If we keep our eye on upcoming company results, over the course of a year we’ll have a well-spaced opportunity to take a look at all of our top companies at least twice. Next week’s calendar is pretty full, and I’ve been picking out a few of my favourite candidates:
Comms winner
Shares in telly and internet company SKY (LSE: SKY) have put in a great 12 months, climbing 23% to 1,137p. Over five years there’s been a more modest gain of just 60%, but the price had been a little high based on earnings growth expectations, and we’ve had a few years of those earnings catching up. There’s good reason to expect growth to continue into the future too, if Q3 figures are any indication.

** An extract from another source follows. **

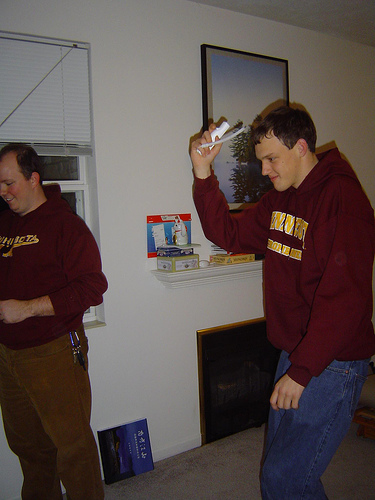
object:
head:
[247, 96, 319, 192]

The quarter brought in 242,000 new customers and more than a million new paid-for subscription services, providing SKY with its highest third-quarter growth in the UK and Ireland in 11 years. With Q3 revenue up 5% to £8,453m and operating profit up 20% to £1,025m, I’m expecting full-year results due on Wednesday to look good.

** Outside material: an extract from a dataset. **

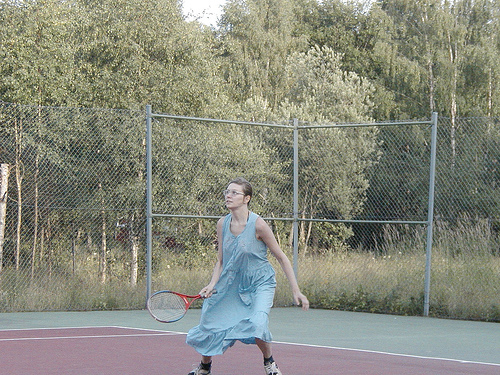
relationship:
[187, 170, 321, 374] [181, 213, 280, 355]
person wears dress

On a forward P/E of a bit under 18 for 2016, SKY isn’t in screamingly cheap territory, but it looks like a good value long-term investment to me.
Bombed-out oily?
On the same day, we should get interim results from Tullow Oil (LSE: TLW), whose shares have certainly not been doing so well — they’re down 67% over the past 12 months to 254p, and down 82% since February 2012. That’s almost all down to the plunging oil price that has hit the whole sector. However, unlike some of the harder-hit exploration-only oilies that are still in their cash-burn phase, Tullow is pumping and is profitable — well, it recorded a loss in 2014, but it should be pack into profit this year.

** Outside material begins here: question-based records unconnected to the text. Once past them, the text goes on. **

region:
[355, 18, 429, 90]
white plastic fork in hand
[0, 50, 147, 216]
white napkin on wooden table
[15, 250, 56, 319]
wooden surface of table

And I reckon the share price fall is overdone now, with Tullow shares on a price to book value rating of under 0.9. That’s on sub-$50 oil, and I reckon it makes Tullow one of the companies most likely to benefit when the oil price recovers (and it surely will recover, won’t it?)
Aerospace bargain
My third here is BAE Systems (LSE: BA), whose first-half results will be with us on Thursday. The BAE share price has been held back by cuts in defence spending in recent years, but it’s still managed a 49% rise over five years, to 467p. And despite those fears, earnings and dividends have actually been holding up well — forecasts suggest dividend yields of 4.3% this year and 4.5% next., with the shares on a 2016 forward P/E of a very modest 11.5 and with a 6% rise in earnings predicted for that year.
Dividends are more than adequately covered and look safe, and the global economic recovery makes BAE look like a tempting prospect to me — with above-average dividends now, and growth tomorrow from a stock on a lower-than-average P/E.